─── RECORDS FOR THIS EXERCISE ───

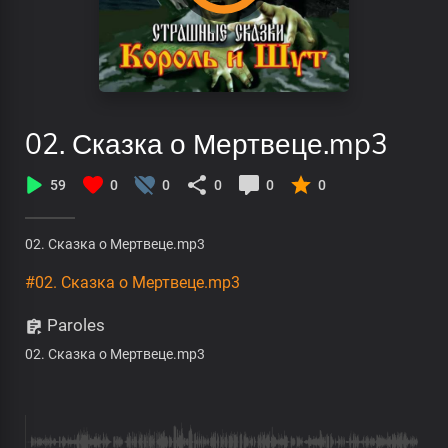
02. Сказка о Мертвеце.mp3
59
0
0
0
0
0
02. Сказка о Мертвеце.mp3
#02. Сказка о Мертвеце.mp3
Paroles
02. Сказка о Мертвеце.mp3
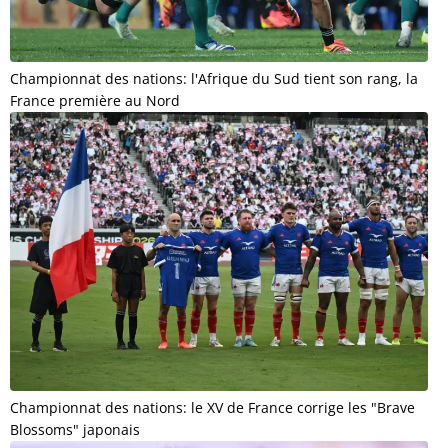
Championnat des nations: l'Afrique du Sud tient son rang, la
France première au Nord
Championnat des nations: le XV de France corrige les "Brave
Blossoms" japonais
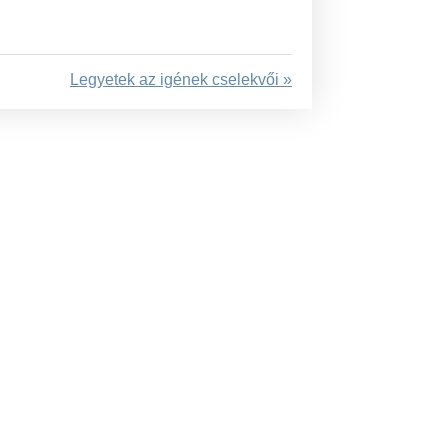
Legyetek az igének cselekvői »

───

DIRECTIONS:
Copy all the lines of data exactly as they appear, dropping any images.

WRITTEN RESPONSE:
02. Сказка о Мертвеце.mp3
59
0
0
0
0
0
02. Сказка о Мертвеце.mp3
#02. Сказка о Мертвеце.mp3
Paroles
02. Сказка о Мертвеце.mp3
Championnat des nations: l'Afrique du Sud tient son rang, la
France première au Nord
Championnat des nations: le XV de France corrige les "Brave
Blossoms" japonais
Legyetek az igének cselekvői »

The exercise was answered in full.